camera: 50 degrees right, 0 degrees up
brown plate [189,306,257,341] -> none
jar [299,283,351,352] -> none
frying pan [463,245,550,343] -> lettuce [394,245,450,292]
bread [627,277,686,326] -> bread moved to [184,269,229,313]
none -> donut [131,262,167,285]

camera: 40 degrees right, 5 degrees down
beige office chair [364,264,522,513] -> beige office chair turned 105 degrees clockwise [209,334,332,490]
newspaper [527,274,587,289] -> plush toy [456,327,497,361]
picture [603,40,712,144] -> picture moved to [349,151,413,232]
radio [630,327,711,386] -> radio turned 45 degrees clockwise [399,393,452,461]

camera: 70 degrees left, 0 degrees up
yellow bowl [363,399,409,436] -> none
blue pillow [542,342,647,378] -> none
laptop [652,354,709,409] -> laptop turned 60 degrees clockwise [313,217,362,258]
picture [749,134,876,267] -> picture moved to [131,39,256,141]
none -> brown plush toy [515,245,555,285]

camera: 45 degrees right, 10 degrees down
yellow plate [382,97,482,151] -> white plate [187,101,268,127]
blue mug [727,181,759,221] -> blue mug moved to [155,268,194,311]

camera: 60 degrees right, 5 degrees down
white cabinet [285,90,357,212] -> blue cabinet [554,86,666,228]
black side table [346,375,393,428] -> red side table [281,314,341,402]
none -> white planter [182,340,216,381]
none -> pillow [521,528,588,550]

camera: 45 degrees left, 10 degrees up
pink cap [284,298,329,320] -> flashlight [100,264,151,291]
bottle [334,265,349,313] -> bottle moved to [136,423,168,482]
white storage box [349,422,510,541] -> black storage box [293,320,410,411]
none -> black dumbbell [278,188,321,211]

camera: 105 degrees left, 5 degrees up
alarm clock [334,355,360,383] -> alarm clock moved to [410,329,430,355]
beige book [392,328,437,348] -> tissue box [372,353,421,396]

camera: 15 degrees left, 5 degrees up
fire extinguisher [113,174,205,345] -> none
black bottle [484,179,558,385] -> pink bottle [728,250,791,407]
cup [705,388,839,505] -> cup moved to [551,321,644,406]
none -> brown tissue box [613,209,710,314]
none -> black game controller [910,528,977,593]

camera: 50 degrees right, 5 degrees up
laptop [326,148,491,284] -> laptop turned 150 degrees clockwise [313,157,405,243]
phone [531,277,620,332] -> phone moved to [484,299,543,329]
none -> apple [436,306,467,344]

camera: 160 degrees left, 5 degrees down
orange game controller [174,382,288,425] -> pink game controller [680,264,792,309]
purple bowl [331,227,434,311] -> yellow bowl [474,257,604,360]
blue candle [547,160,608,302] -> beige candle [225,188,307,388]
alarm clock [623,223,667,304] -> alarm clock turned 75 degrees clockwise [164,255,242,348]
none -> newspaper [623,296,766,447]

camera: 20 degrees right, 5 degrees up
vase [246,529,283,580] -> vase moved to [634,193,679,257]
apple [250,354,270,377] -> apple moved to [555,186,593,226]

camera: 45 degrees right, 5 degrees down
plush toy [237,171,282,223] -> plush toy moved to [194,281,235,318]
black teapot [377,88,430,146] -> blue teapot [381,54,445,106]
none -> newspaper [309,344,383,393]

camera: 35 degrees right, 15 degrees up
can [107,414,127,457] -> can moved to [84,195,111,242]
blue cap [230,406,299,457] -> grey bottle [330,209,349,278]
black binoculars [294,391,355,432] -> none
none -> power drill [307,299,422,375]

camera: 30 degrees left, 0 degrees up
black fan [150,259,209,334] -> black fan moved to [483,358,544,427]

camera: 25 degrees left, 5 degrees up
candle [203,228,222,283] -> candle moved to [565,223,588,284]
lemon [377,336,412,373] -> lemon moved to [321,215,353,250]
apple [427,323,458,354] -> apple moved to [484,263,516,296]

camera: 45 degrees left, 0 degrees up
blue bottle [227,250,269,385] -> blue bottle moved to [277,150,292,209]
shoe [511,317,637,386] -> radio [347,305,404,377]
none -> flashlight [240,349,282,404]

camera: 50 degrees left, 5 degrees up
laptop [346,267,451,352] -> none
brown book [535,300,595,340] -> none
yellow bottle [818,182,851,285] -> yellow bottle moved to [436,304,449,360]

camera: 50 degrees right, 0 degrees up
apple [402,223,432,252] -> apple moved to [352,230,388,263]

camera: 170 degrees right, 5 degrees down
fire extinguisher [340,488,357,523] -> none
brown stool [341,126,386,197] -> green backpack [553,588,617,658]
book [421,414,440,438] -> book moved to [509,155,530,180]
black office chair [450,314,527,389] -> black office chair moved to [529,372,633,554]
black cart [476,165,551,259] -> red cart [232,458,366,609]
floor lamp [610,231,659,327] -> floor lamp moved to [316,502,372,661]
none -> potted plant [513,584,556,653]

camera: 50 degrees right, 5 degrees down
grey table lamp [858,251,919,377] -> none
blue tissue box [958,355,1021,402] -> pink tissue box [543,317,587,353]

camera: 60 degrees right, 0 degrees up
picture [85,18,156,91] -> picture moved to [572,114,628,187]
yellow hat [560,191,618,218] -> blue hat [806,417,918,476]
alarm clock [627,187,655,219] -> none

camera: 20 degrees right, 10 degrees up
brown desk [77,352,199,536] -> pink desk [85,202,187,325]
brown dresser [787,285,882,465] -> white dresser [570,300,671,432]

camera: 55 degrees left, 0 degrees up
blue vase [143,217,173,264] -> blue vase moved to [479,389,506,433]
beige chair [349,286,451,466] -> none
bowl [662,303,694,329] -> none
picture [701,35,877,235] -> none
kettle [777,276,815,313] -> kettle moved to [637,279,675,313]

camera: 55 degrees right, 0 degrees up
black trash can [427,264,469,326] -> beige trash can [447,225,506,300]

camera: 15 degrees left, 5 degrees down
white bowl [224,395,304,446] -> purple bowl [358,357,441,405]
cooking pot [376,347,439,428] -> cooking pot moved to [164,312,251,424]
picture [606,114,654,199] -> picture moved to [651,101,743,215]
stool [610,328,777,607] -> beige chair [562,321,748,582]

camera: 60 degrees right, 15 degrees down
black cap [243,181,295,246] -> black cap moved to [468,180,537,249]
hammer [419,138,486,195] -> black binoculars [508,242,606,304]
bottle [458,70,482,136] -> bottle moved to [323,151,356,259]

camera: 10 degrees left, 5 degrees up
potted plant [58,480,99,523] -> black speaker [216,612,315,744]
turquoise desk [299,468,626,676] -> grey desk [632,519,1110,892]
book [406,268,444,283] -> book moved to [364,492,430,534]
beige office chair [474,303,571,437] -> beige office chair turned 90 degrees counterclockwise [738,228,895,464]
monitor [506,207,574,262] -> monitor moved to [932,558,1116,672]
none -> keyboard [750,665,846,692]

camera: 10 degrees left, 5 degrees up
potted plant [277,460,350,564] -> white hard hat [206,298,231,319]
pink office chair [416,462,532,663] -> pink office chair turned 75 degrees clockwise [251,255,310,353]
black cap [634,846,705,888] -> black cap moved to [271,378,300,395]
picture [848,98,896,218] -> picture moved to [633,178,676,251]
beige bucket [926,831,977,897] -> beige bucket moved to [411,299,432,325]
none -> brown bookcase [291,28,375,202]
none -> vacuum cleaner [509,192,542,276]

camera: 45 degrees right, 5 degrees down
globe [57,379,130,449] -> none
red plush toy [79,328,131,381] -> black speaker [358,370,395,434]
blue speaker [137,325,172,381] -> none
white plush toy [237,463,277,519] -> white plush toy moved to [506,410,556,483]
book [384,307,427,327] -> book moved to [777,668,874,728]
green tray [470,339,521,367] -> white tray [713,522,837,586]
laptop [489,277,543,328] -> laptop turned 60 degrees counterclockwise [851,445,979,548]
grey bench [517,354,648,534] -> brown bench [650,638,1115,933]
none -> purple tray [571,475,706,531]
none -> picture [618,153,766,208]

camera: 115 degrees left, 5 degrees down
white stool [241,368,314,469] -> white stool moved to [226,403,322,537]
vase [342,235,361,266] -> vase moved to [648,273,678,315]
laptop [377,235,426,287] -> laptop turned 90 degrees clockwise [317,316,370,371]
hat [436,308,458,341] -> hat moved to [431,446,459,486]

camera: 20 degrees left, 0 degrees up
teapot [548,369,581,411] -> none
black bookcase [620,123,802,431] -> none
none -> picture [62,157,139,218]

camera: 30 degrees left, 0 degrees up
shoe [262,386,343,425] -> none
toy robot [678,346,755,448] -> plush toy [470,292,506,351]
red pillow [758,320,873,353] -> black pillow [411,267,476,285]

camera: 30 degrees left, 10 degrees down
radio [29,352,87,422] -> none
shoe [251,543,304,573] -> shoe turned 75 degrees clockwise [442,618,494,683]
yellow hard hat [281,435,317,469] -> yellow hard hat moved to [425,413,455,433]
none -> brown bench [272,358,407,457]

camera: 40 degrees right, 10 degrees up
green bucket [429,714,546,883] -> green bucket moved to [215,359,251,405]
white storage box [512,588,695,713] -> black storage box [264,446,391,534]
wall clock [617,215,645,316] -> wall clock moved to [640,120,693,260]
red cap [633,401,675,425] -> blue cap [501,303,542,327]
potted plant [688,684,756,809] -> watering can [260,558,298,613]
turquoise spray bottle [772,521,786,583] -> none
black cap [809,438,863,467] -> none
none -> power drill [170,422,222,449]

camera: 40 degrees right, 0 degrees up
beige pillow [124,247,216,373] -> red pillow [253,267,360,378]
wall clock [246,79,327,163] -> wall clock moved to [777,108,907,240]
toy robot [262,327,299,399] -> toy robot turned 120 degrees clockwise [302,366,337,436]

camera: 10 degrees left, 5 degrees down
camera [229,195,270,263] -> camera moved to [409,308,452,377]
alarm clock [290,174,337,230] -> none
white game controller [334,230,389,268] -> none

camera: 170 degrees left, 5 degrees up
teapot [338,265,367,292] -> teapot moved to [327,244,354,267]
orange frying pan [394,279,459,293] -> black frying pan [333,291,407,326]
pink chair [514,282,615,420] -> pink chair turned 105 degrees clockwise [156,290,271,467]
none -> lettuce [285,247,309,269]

□ □ □ □ □ □ □

→ Description of the task:
From the data above, output only the lines between the line containing "none -> brown bookcase [291,28,375,202]" and the line containing "shoe [251,543,304,573] ->", inclusive, exactly as written.

→ Answer to the exercise:
none -> brown bookcase [291,28,375,202]
none -> vacuum cleaner [509,192,542,276]

camera: 45 degrees right, 5 degrees down
globe [57,379,130,449] -> none
red plush toy [79,328,131,381] -> black speaker [358,370,395,434]
blue speaker [137,325,172,381] -> none
white plush toy [237,463,277,519] -> white plush toy moved to [506,410,556,483]
book [384,307,427,327] -> book moved to [777,668,874,728]
green tray [470,339,521,367] -> white tray [713,522,837,586]
laptop [489,277,543,328] -> laptop turned 60 degrees counterclockwise [851,445,979,548]
grey bench [517,354,648,534] -> brown bench [650,638,1115,933]
none -> purple tray [571,475,706,531]
none -> picture [618,153,766,208]

camera: 115 degrees left, 5 degrees down
white stool [241,368,314,469] -> white stool moved to [226,403,322,537]
vase [342,235,361,266] -> vase moved to [648,273,678,315]
laptop [377,235,426,287] -> laptop turned 90 degrees clockwise [317,316,370,371]
hat [436,308,458,341] -> hat moved to [431,446,459,486]

camera: 20 degrees left, 0 degrees up
teapot [548,369,581,411] -> none
black bookcase [620,123,802,431] -> none
none -> picture [62,157,139,218]

camera: 30 degrees left, 0 degrees up
shoe [262,386,343,425] -> none
toy robot [678,346,755,448] -> plush toy [470,292,506,351]
red pillow [758,320,873,353] -> black pillow [411,267,476,285]

camera: 30 degrees left, 10 degrees down
radio [29,352,87,422] -> none
shoe [251,543,304,573] -> shoe turned 75 degrees clockwise [442,618,494,683]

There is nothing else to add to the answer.